Right, today's post will be relating to revenue and more specifically a firms revenue. We'll start with a few of the basic bits of terminology that I'll be using throughout this post. Firstly, total revenue. This is fairly self-explanatory but I'll give a definition anyway. Total revenue is a firms total earnings in a period of time from the sale of a particular amount of goods, the formula is better known as price x quantity. Average revenue next and this is the amount a firm earns for each unit sold, the formula for this is (total revenue) / (quantity) which you may have noticed just equals price. Marginal revenue is the final term, this refers to the extra revenue gained from selling one more unit of a good. The formula for marginal revenue is (change in total revenue) / (change in quantity).
We'll first look at the revenue curves for a small firm. We'll be assuming this firm is in a perfectly competitive market (Will do a blog post on this later today/tomorrow). Basically, this means that the firms are generally too small to have any effect on the price of the good they are selling. If they raise their price no-one will buy from them, if they lower their price they will find an overwhelming demand and probably be charging less than the cost to produce the good. That being said, the market forces determine the price the firm has to charge.

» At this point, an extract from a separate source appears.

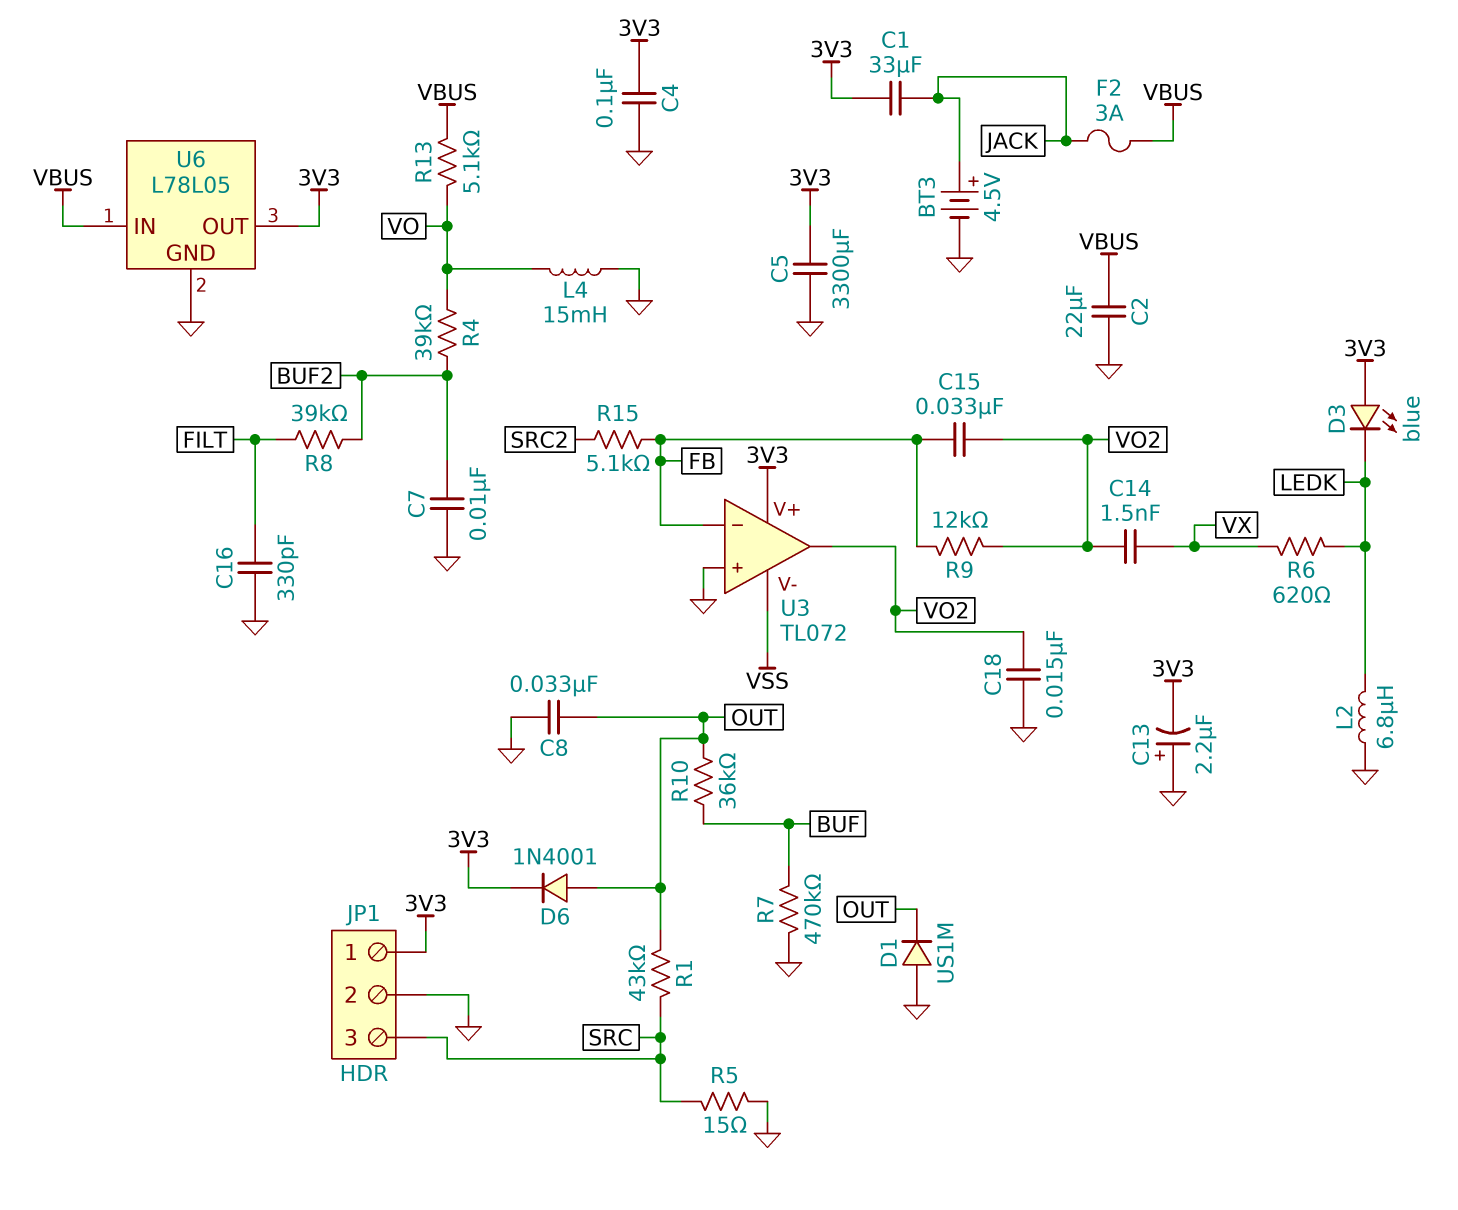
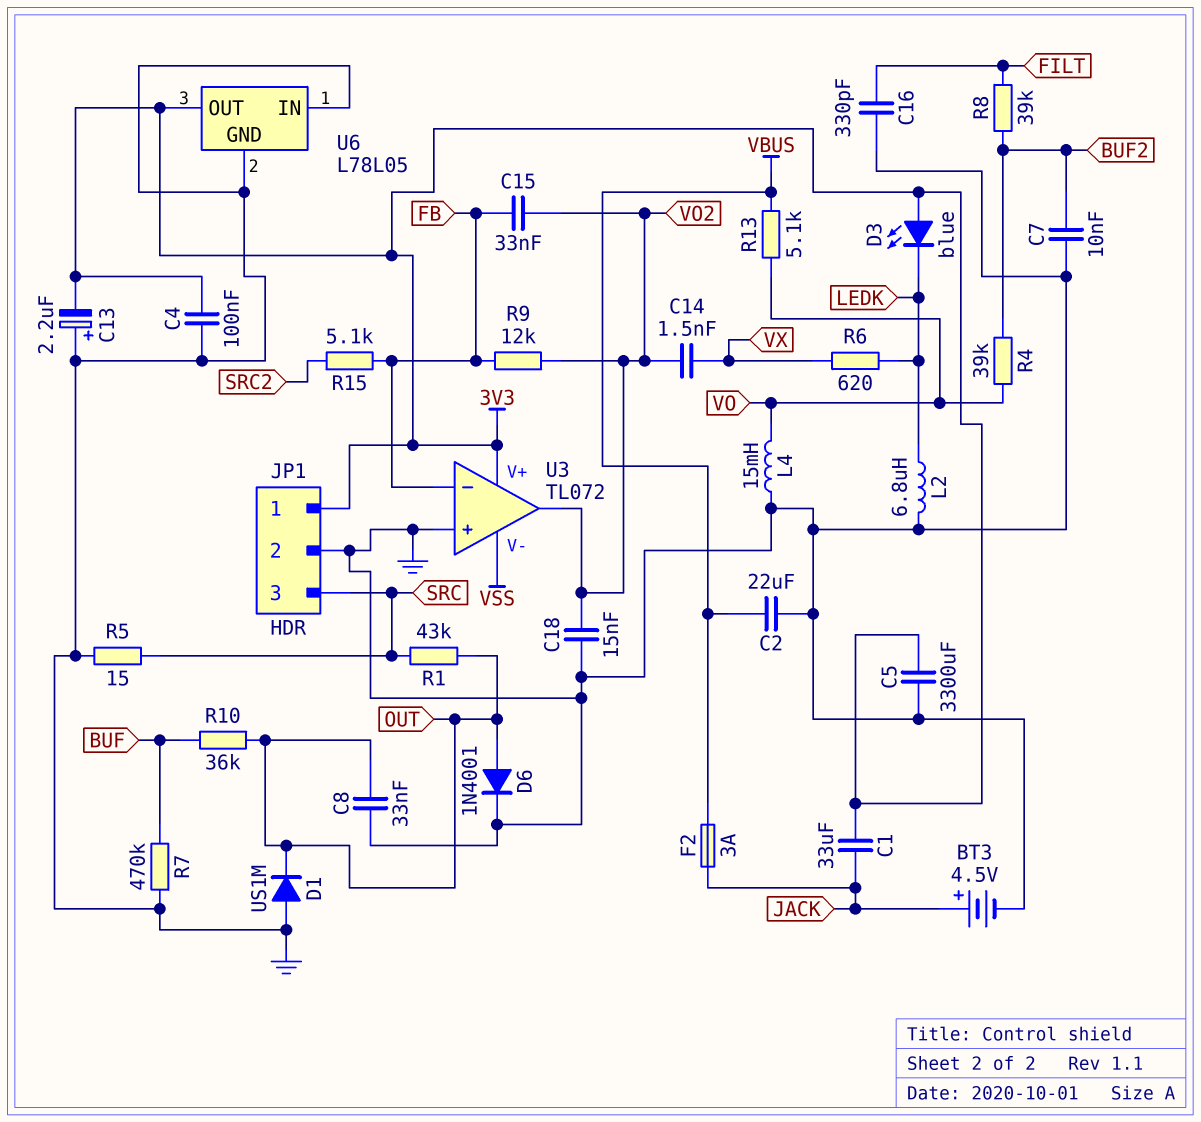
D6: diode 1N4001 (A OUT, K 3V3) -> diode 1N4001 (A OUT, K GND)
U6 pin IN: VBUS -> GND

As you can see here, the demand and supply have met in the market and this has created a price for the good. The firm, shown on the left has a demand curve of this price because consumers will only buy from the firm at this price. No matter the quantity, the price will remain the same. Another note on this, D = AR = MR because the price is constant. The average revenue and marginal revenue will always be the same because we are working with a constant price. We can model the total revenue of a firm as well. This is simple, first we create a table with the quantity supplied, price and total revenue. We then plot this table. Simple.